Au cas particulier, les clauses soumises au tribunal selon lesquelles l’attribution était faite aux « Tribunaux de Paris », n’avaient nul besoin de désigner la nature de la juridiction compétente dès lors qu’elles en désignaient le siège, la nature de cette juridiction se déduisant d’une part de la qualité des parties, et d’autre part de la nature de leur contentieux, assurément de la compétence du tribunal judiciaire ou de son président selon que le litige concernait les règles statutaires relatives au régime des baux commerciaux ou la fixation du prix du bail renouvelé ou révisé ou même encore du tribunal de commerce pour les causes non statutaires. Les clauses ne pouvaient, ni ne devaient donc pas désigner la nature de la juridiction compétente, puisqu’il en existe plusieurs, également compétentes, sauf à établir un catalogue des diverses compétences possibles selon la nature de l’action engagée, ce qui est alors dépourvu de tout intérêt.
Comme l’avait jugé la Cour de cassation, la seule désignation du siège était parfaitement régulière.
Sur les piètres justifications
Alors que le juge des référés était saisi d’une demande de constatation de l’acquisition de la clause résolutoire, la juridiction a justifié l’incompétence territoriale « par la nécessité, dans de nombreux litiges, d’ordonner une expertise sur place, un constat ou d’autres mesures d’instruction, l’article R. 145-30 du code de commerce envisageant même une visite des lieux par le juge.
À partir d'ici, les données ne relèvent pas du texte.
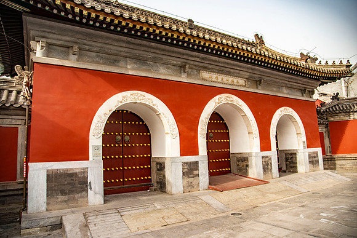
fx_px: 238
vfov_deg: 53.2
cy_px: 119
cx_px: 178
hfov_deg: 73.7
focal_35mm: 24
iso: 500
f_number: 4
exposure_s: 1/1600
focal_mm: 24
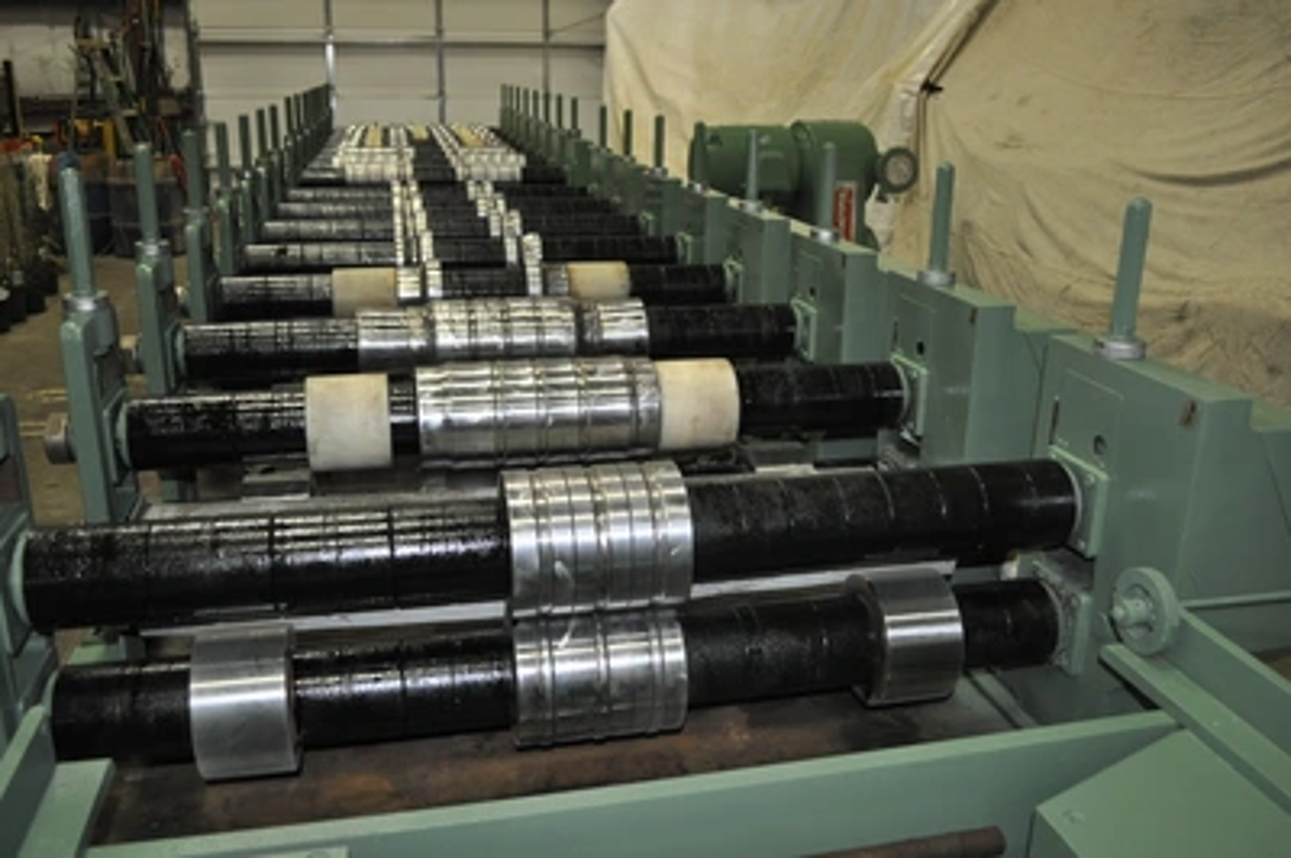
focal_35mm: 30
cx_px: 646
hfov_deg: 62.0
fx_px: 1075
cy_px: 429
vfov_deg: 43.5
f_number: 3.8
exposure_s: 1/60
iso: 800
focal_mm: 20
Elle est également justifiée au regard des enjeux modernes du principe de proportionnalité qui impose au juge de rechercher le mode de règlement du litige le plus adapté (étant observé que si le juge des référés envisage de convoquer les parties à une audience de règlement amiable avec un éventuel transport sur les lieux, la proximité sera un caractère décisif) ».
Il n’y a nul obstacle pour le juge à ordonner, en dehors de son ressort, une expertise, un constat ou encore « d’autres mesures d’instruction », un expert inscrit sur la liste d’une autre cour d’appel pouvant être désigné et les commissions rogatoires internes pouvant être mises en œuvre (C. pr. civ., art. 730 s.).
Quant à l’article R. 145-30 du code de commerce spécifique de la procédure devant le juge des loyers, le soussigné n’a vu, en plus de cinquante ans de carrière, le magistrat décider de son transport sur place qu’une seule fois, et encore manifestement par curiosité alors qu’il s’agissait de locaux à caractère exceptionnel.
Au demeurant le juge des référés n’était pas saisi en tant que juge des loyers.
La juridiction a-t-elle perdu de vue les dispositions de l’article 5 du code civil selon lesquelles il est défendu aux juges de se prononcer par voie de disposition générale et réglementaire sur les causes qui leur sont soumises, Mme L. Conde (J.-Cl. Civ. Code, v° Article 5, n° 8) écrivant :
« C’est le plus souvent la référence dans les motifs à une disposition générale et réglementaire insuffisamment reliée au cas qui justifie l’annulation de la décision pour violation de l’article 5 du code civil ».